Note:  Hey I’m John, a new author with Raxa Collective. I am working as a field technician on an expedition studying the Jamaican Golden Swallow with Justin Proctor and Seth Inman.

While traveling in the Jamaican bush, local people would often pleasantly surprise us. While passing us deep in the bush on a donkey with a pack saddle brimming with yellow yams, a local farmer with a ragged hat and torn work shirt told us about how he just spend the last week in Toronto with his Canadian girlfriend. A group of illegal mahogany loggers, upon seeing our camera equipment, enthusiastically asked us to help them film a music video. But by far, our favorite encounter was with Melton Manuel West.

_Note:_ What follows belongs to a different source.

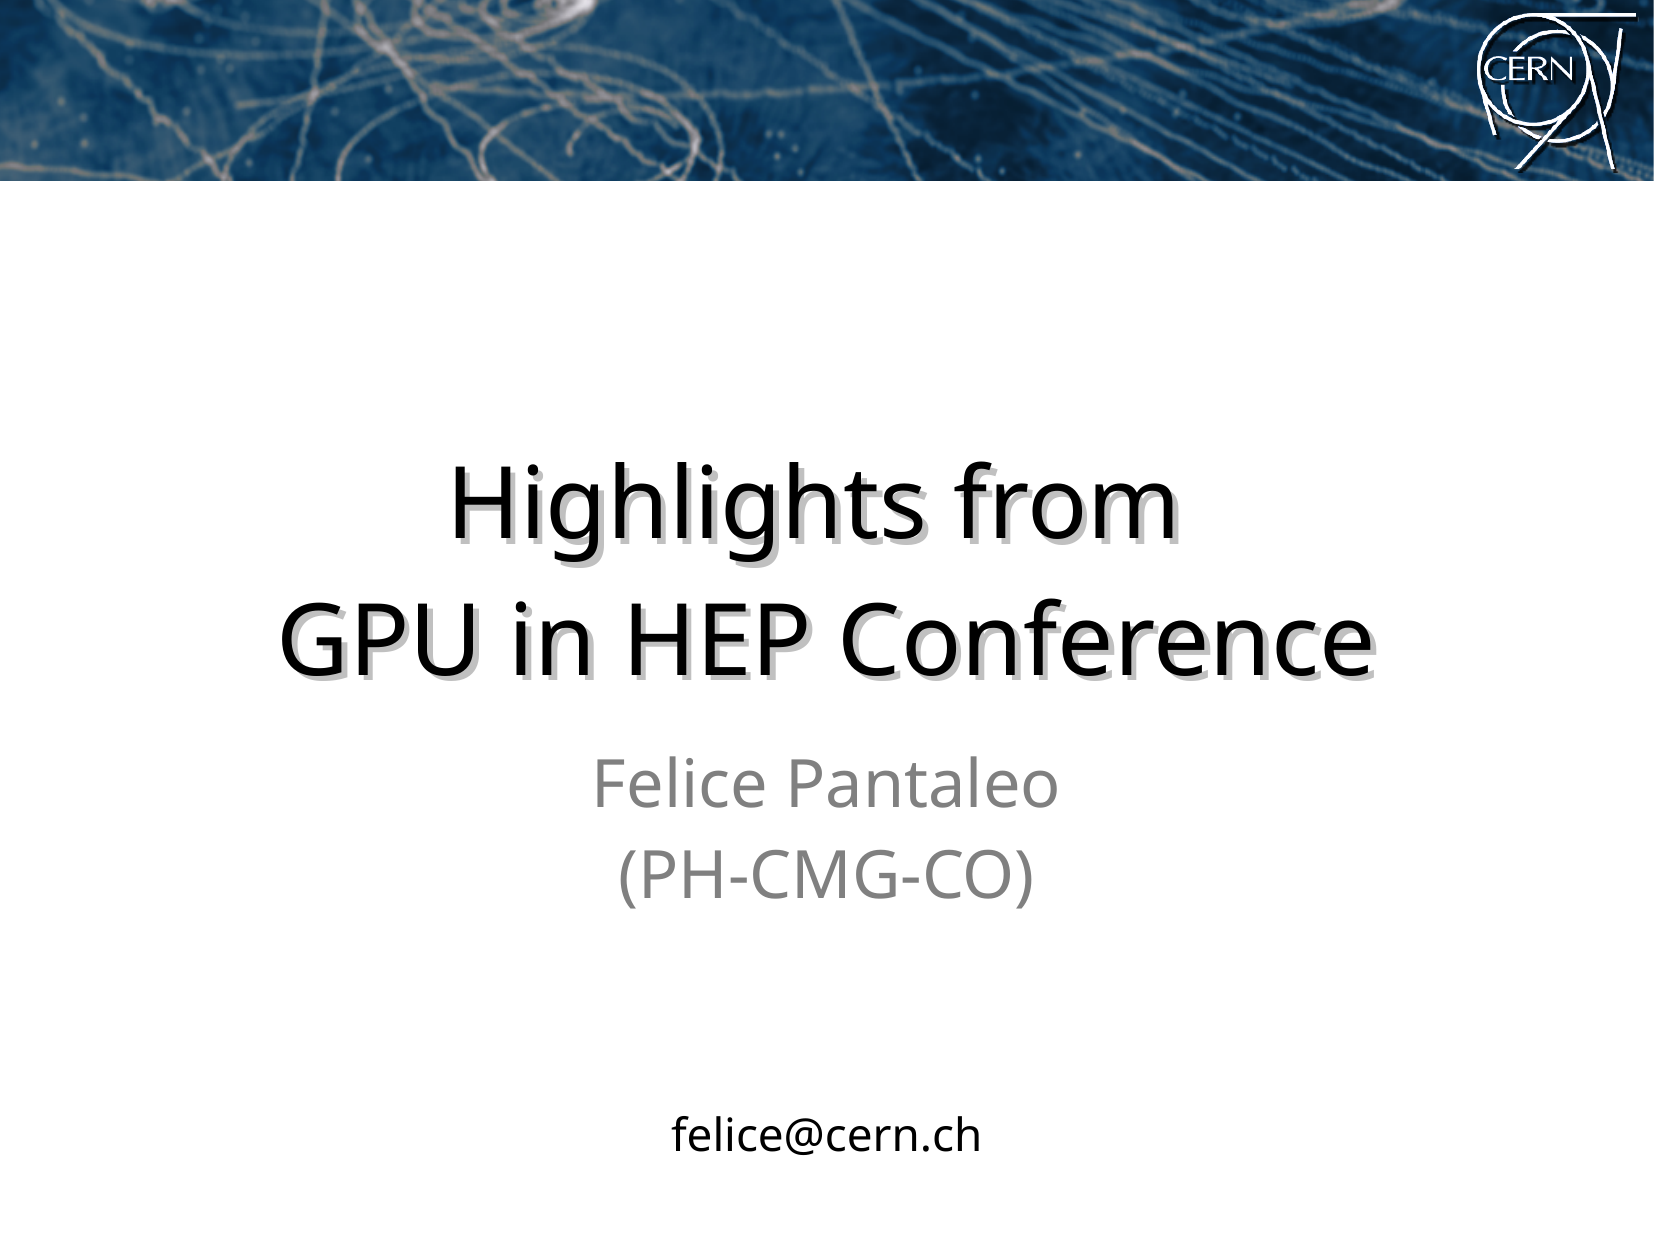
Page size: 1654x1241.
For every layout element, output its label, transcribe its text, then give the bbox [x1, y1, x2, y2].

We met Melton as we set up our camp in the late afternoon near BBQ Bottom Rd. He was walking from his home in the bush to go to the market in nearby Campbells. Like most people we met, he asked us about what we were doing. Intrigued by our project, he declared he would take us to the best places in the bush to see swallows. Then he sat down nearby and just hung out near our camp. At first we were suspicious, and it was a little disconcerting. Yet before he left, we agreed that he could guide us into the hills the next day.

In the morning, Melton, wearing camouflage pants and jacket, met us for breakfast and ate an unbelievable amount of Blueberry granola. He then successfully guided us to the fern covered top of a nearby mountain. This was not an easy feat, for the terrain was harsh and Melton had never climbed these summits before. There, as we scanned for swallows foraging over Cockpit Country, he told us he had always wanted to climb this peak, but never had the opportunity. Later, he guided us through BBQ Bottom, a deep valley in the rainforest with some decent potential swallow habitat. After we got back to camp and ate dinner, we offered him compensation for his services, and he looked genuinely surprised and grateful.

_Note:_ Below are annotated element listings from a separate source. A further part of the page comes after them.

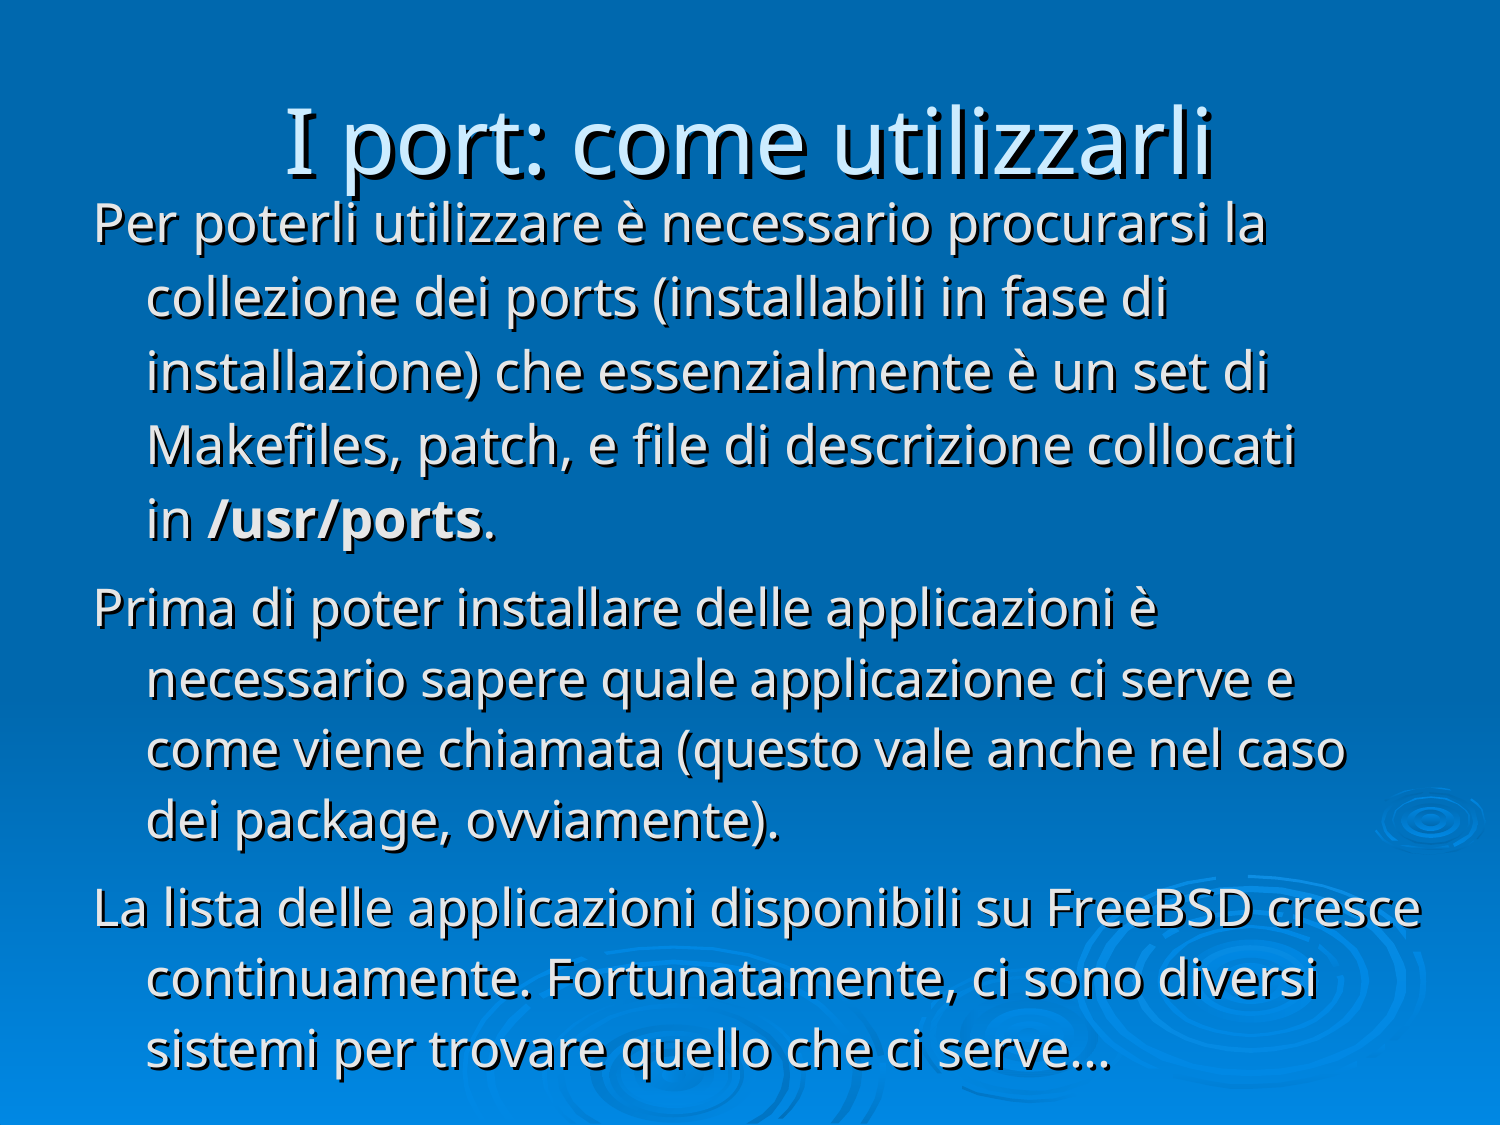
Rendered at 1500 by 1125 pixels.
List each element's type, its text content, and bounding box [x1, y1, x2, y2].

title I port: come utilizzarli [75, 21, 1426, 257]
subtitle Per poterli utilizzare è necessario procurarsi la collezione dei ports (installabili in fase di installazione) che essenzialmente è un set di Makefiles, patch, e file di descrizione collocati in /usr/ports. Prima di poter installare delle applicazioni è necessario sapere quale applicazione ci serve e come viene chiamata (questo vale anche nel caso dei package, ovviamente). La lista delle applicazioni disponibili su FreeBSD cresce continuamente. Fortunatamente, ci sono diversi sistemi per trovare quello che ci serve... [75, 262, 1426, 1005]
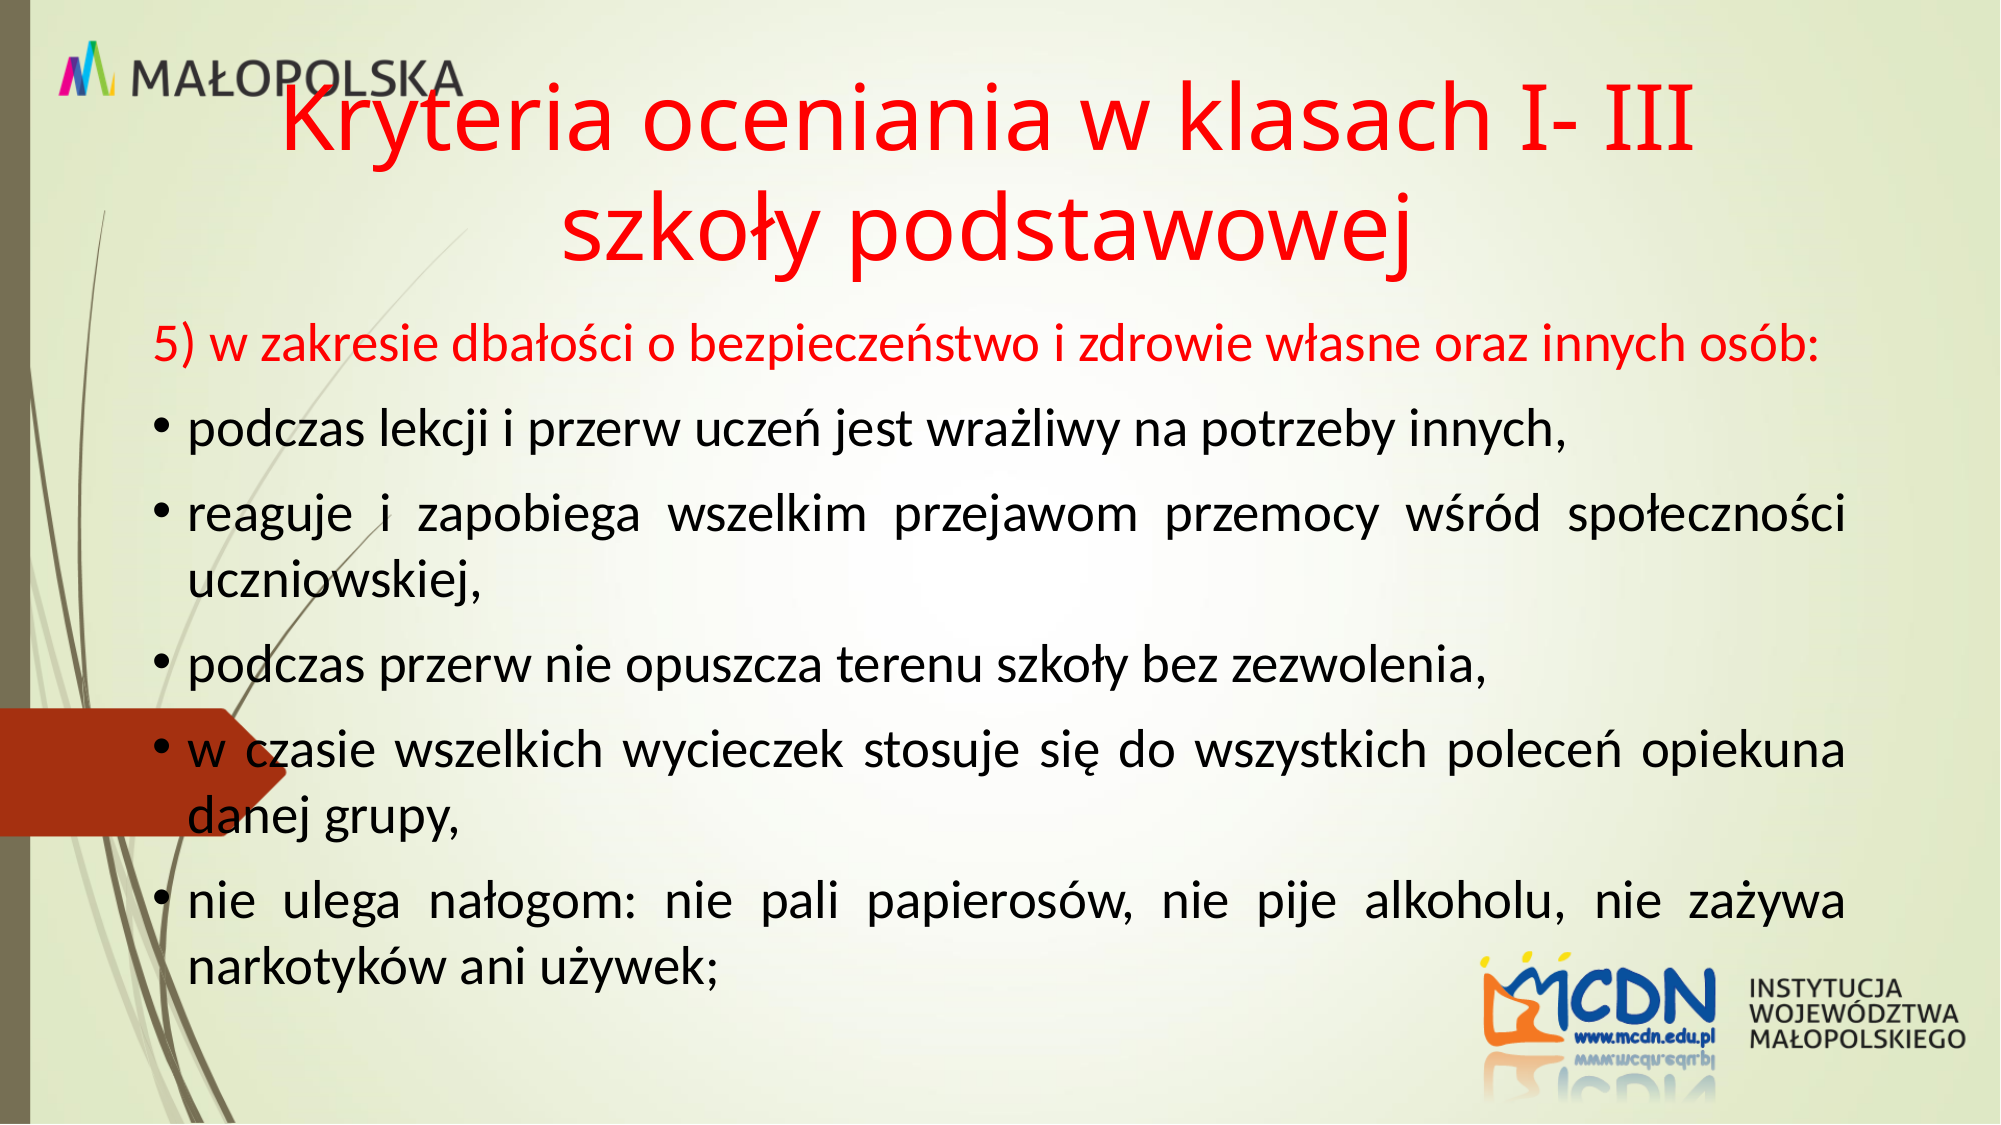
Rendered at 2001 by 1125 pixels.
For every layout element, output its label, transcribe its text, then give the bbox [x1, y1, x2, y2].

Group photo by our campground

A couple of weeks later, we returned to BBQ Bottom Rd., and we had to figure out how to get in touch with Melton again. There was no cell service in the area, and Melton did not regularly pass by the crossroads where we camped. Luckily, a farmer working in a yam field by our camp turned out to be Melton’s uncle. He told us that Melton lived deep in the bush, and drew us a squiggly line on a piece of paper that was supposed to signify the path to his mountain abode. After following the “map” through small farm plots, up a mountain side, down a gully, between two coconut trees, and along a neatly machete-ed path through a fern-covered clearing, I heard Melton demand “Who is there!” After recognizing me, he apologized: “sorry for the harsh tone. I don’t get many visitors.”

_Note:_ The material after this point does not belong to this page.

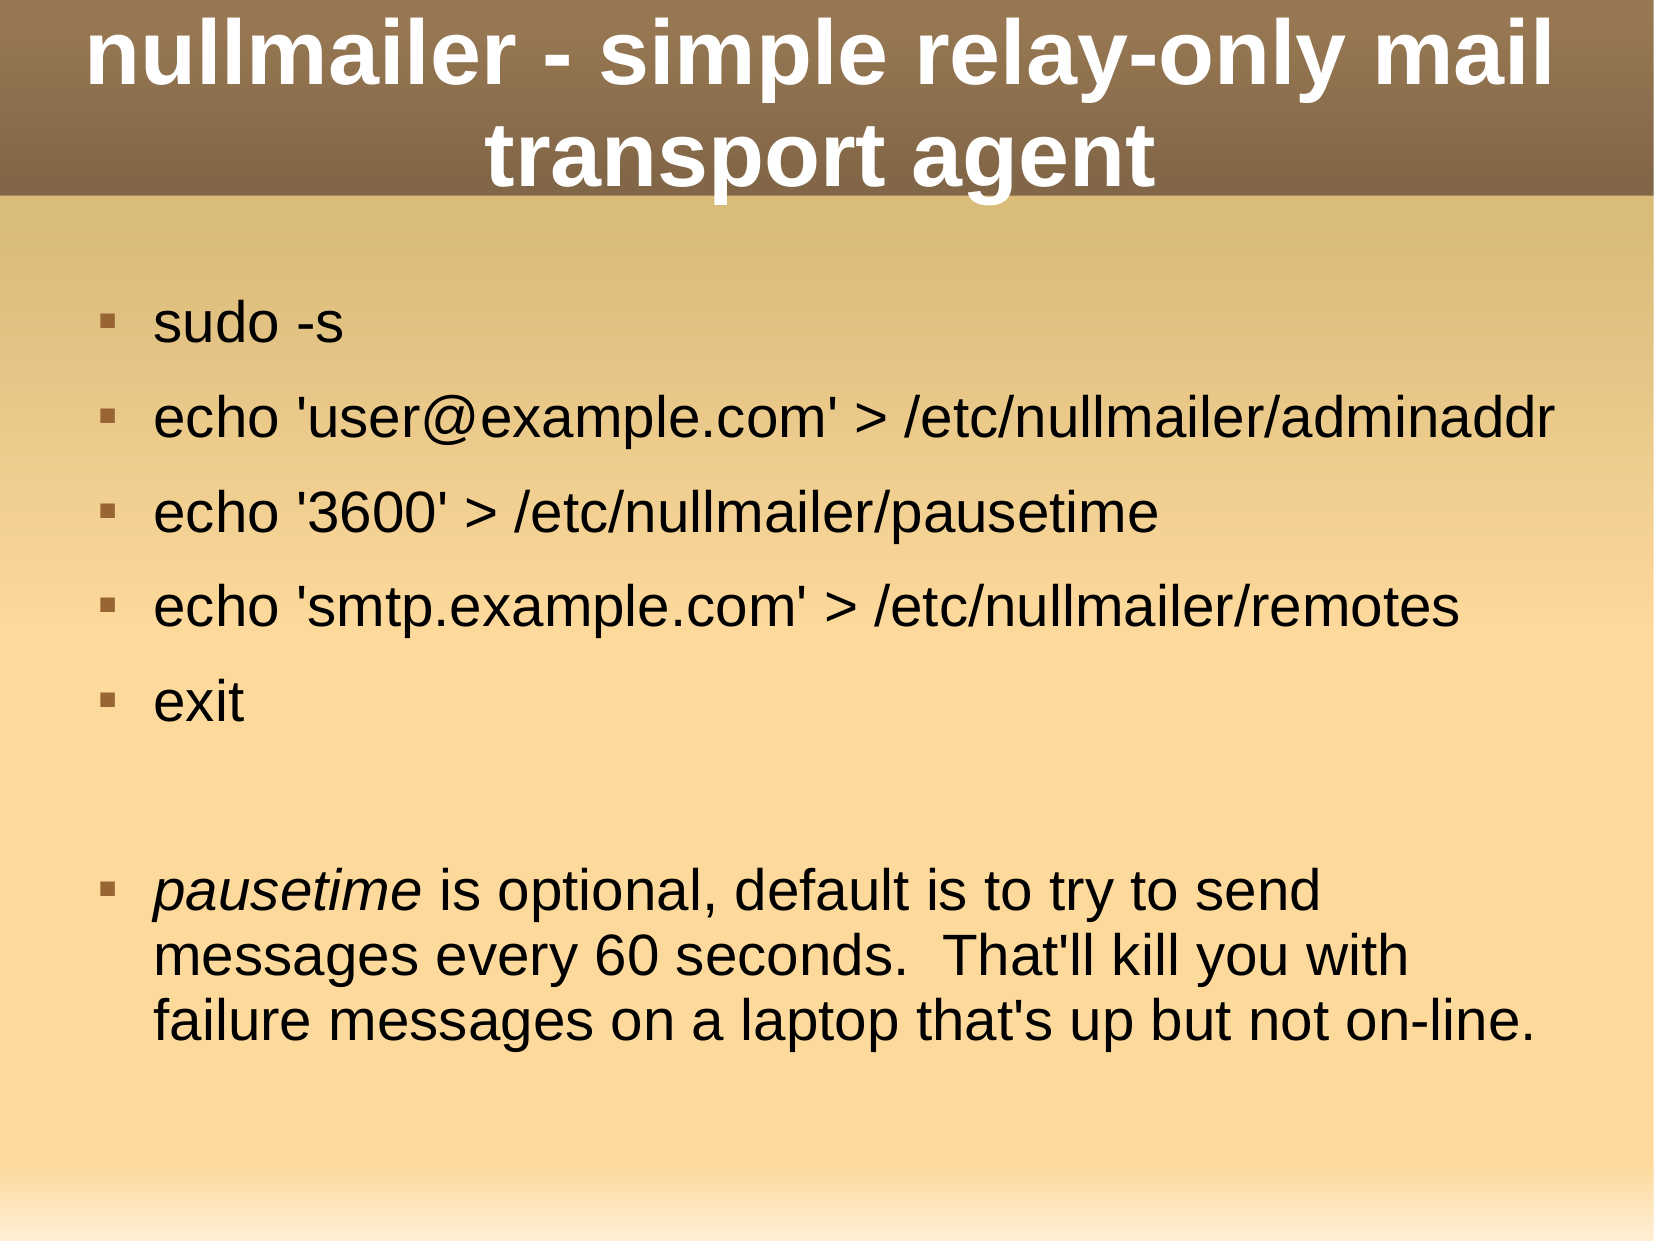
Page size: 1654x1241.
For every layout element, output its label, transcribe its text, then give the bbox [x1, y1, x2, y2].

list sudo -s echo 'user@example.com' > /etc/nullmailer/adminaddr echo '3600' > /etc/nullmailer/pausetime echo 'smtp.example.com' > /etc/nullmailer/remotes exit pausetime is optional, default is to try to send messages every 60 seconds. That'll kill you with failure messages on a laptop that's up but not on-line. [82, 290, 1571, 1094]
picture [0, 0, 1654, 1241]
title nullmailer - simple relay-only mail transport agent [76, 1, 1565, 207]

Map of the route to Melton’s house

After he finished planting his cabbage, Melton joined us at our camp for dinner, and the next day guided us to the trail head to Ramgoat cave, one of the last places Golden Swallows were seen in Jamaica. Over a lunch of bulla (a dense gingery Jamaican roll) and peanut butter, he told us of his dream to finish building a house deep in the bush, away from all the hubbub of civilization. There, he planned to farm and build wicker furniture to sell. He is off to a good start–he already has completed the house frame and a chicken coop, and has a guard dog, a herd of goats and a small planting of banana, yam, potatoes, and squash. Soon he will bring in some concrete to build a water catchment and finish his house. As we parted later that day, we left a copy of our Jamaican bird guide and a small solar powered lamp as gifts, and wished him the best.